_Texto de estudio_
23 mar 2012

Romero en mi vida


Por: Rafael Flores

En El Salvador de 1980 reinaba la violencia, la impunidad y la injusticia. El pueblo sufría con dolor y con miedo que se expandían como pandemias; sin embargo, Dios, en su permanente misericordia, iluminó al que tenía que iluminar, aquel con la capacidad, la valentía y la santidad precisa. Sólo sus ojos de profeta podían ver la llaga, sobre la cual puso su dedo firme, tan firme que encendió la metralla, que en ese momento, pretendía ser mas fuerte que su voz cuasi solitaria.

Lo vi una sola vez en persona, a finales de los setentas o principios de los ochentas. Mi vida con conciencia estaba a punto de comenzar y la de él estaba a punto de terminar; fue en una misa en la iglesia Divina Providencia en la colonia Atlacatl. La iglesia, por la magnitud del evento estaba inusualmente llena, tan llena que tuvimos que oír la misa desde afuera. Al salir, Monseñor se dedicó a saludar a los que nos encontrábamos afuera, recuerdo la alegría de mi madre, que no encontraba palabras para que a mis nueve años entendiera la importancia de semejante personaje.

También recuerdo el 24 de marzo en la noche, cuando mi madre me dijo; ¡Lo mataron, hijo, lo mataron!, nunca se lo he dicho pero fue la primera vez que la vi llorar.

Monseñor Oscar Arnulfo Romero y Galdámez es de aquellos hombres que cumplieron los dos requisitos para ser grandes, o mas bien monumentales: 1. Un destino labrado desde los cielos y 2. Un deseo ferviente de cumplirlo. Tuvo que esperar su tiempo, y cuando este llegó de la mano de Rutilio, sus ojos se abrieron para dejar de ver los azules del cielo y comenzar a ver los ríos marrones que oscurecían su tierra. Comprendió de antemano la naturaleza, el fin y el privilegio de su misión, a la cual se entregó por completo. Su corazón era tan grande que le cabía todo Dios, o por lo menos su ave símbolo, que habitaba en él confortable, con sus alas desplegadas en semejante espacio infinito y un trinar que sonaba a hijo de hombre que nos cantaba el amor, la justicia y la paz, el mismo canto de los profetas de todos los tiempos.

_Acción requerida 1_
Según el texto sobre Monseñor Romero, ¿por qué quien narra tuvo que oír desde afuera la misa en la iglesia Divina Providencia? Responda en una o dos oraciones.
_Acción requerida 2_
Prolongue el texto sobre Monseñor Romero a partir de su última oración, manteniendo el tono y la voz del original.

[Entradas del conjunto de datos]
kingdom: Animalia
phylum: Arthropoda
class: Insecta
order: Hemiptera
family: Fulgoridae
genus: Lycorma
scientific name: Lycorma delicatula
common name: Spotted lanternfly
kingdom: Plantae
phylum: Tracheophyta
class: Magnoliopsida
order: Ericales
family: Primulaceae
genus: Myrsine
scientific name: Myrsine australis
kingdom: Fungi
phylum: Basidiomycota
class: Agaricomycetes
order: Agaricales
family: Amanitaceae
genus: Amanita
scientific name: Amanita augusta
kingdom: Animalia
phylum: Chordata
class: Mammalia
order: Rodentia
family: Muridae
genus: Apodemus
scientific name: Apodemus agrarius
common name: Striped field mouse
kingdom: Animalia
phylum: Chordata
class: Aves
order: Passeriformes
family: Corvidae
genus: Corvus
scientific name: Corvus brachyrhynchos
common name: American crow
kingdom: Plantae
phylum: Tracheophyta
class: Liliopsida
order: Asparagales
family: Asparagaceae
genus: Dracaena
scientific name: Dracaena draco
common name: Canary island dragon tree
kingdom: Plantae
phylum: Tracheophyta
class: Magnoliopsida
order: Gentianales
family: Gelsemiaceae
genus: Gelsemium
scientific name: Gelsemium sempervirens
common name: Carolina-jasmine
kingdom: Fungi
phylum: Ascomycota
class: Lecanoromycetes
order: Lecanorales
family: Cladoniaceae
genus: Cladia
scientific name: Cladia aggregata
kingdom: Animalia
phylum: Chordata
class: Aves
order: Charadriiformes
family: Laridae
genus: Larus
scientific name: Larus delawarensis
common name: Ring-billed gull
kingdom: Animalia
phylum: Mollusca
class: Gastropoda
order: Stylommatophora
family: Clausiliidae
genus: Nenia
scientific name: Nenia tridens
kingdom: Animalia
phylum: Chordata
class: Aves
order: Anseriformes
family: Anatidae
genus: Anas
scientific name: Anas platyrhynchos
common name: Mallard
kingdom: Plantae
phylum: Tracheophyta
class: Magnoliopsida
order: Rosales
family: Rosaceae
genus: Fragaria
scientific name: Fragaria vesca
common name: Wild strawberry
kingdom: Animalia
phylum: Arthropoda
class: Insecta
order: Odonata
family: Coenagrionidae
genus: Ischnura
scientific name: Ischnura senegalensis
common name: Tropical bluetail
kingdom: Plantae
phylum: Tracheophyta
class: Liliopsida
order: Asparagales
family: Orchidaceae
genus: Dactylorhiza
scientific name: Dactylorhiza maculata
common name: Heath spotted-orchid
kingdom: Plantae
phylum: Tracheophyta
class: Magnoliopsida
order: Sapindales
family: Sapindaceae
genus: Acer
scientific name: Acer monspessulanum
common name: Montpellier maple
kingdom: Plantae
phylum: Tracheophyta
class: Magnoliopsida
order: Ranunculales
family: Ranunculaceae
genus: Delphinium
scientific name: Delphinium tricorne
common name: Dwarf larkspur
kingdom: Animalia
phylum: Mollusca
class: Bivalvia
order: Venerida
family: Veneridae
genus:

_Resultado 1_
Por la magnitud del evento, la iglesia estaba inusualmente llena, tan llena que tuvieron que oír la misa desde afuera.

_Resultado 2_
Sabía esa parte dinámica de Dios, que su corazón nido era proféticamente temporal; Cumplido el tiempo, revoloteó solemne sobre su cuerpo inerte, soltando generosamente infinitas plumas teñidas que flotaron despacito, suspendidas en el tiempo, hasta caer, una a una, en aquellos corazoncitos como el mío, que a pesar de no tener el tamaño y la valentía para albergar a todo Dios y a sus misterios, hemos sido destinados para que en un coro vari-tono repitamos las mismas palabras de amor, justicia y paz.

En el Salvador de 2012, reina la violencia, la impunidad y la injusticia . El pueblo sufre con dolor y con miedo que se expanden como pandemias, Sin embargo buscamos ciegamente la llaga pretendiendo tratarla, nadie la ve, nadie la encuentra, no podemos………. y ya no hay profeta……… porque lo mataron.